This sounds wonderful. I have a friend who travels to Iran a few times each year to visit his family and he sends me saffron. How lucky is that?

Nupur from One Hot Stove told me that her mother keeps the saffron with her JEWELRY not in the cupboard ... how's that for precious?!

Kalyn, you are tooooo lucky! I'm not sure I've ever had Iranian saffron -- well, probably have, but have not purchased it. How does it compare to the Spanish?

Alanna, I love that. Saffron deserves a place of honor, even if it's not in the kitchen!

Lydia, I love what you are doing here with colors — how creative! Now, if you can create a recipe for an electrical banana using saffron...

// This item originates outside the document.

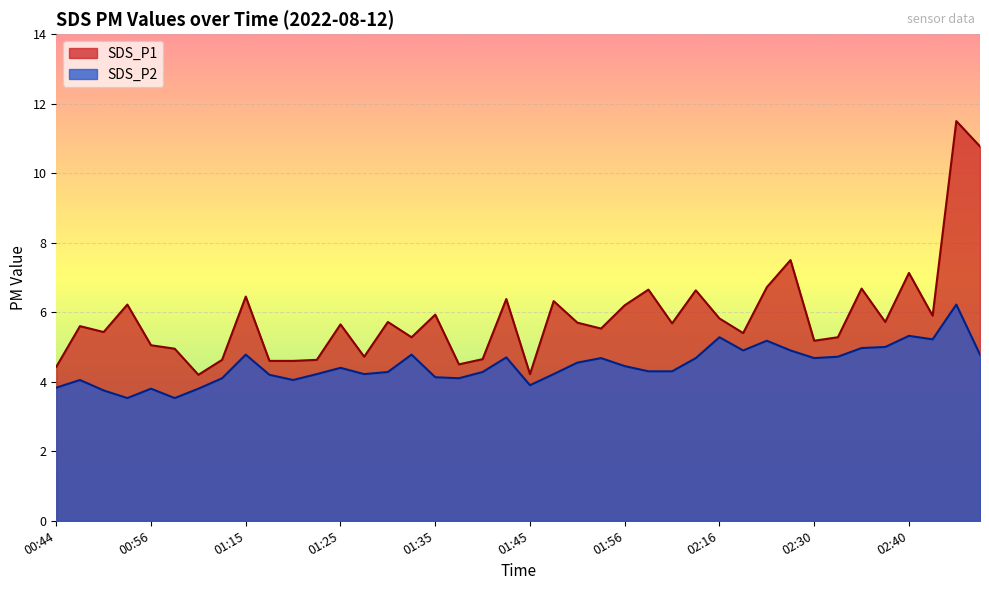

Reading right to left, transcribe all the data shown in this chart.

SDS_P1: 10.8	11.5	5.9	7.1	5.7	6.7	5.3	5.2	7.5	6.7	5.4	5.8	6.6	5.7	6.7	6.2	5.5	5.7	6.3	4.2	6.4	4.7	4.5	5.9	5.3	5.7	4.7	5.7	4.6	4.6	4.6	6.5	4.6	4.2	5.0	5.0	6.2	5.4	5.6	4.4
SDS_P2: 4.8	6.2	5.2	5.3	5.0	5.0	4.7	4.7	4.9	5.2	4.9	5.3	4.7	4.3	4.3	4.5	4.7	4.5	4.2	3.9	4.7	4.3	4.1	4.1	4.8	4.3	4.2	4.4	4.2	4.0	4.2	4.8	4.1	3.8	3.5	3.8	3.5	3.8	4.0	3.8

While in India I picked up a couple of small packages of Saffron. However, when I got home I noticed that the expiration date had long past. Do you think I should throw it out or go ahead and use it? It doesn't go bad does it?

Mimi, with all of the potassium in bananas, you'd think we could come up with a recipe!

Mary, if it's been stored in a dark tin, in a relatively cool place, saffron will last for quite a while. I'd definitely use it, but realize that it may have lost some potency. So you might need to increase the amount in your recipe.

Not too long ago, I made a wonderful Provencal vegetable soup from "Barefoot in Paris" -- my first time using saffron. It has a wonderfully heady smell, flowery and vaguely spicy, although the price is not for the faint of heart!

Jeanne, the price is daunting -- and if you buy in the supermarket in those tiny vials, it's actually much more expensive. I buy the tin (it costs $45-60, depending on where you buy), and share with several friends. That way, we can keep our supply fresh. I love "Barefoot in Paris", too; the chicken with 40 cloves of garlic is amazing!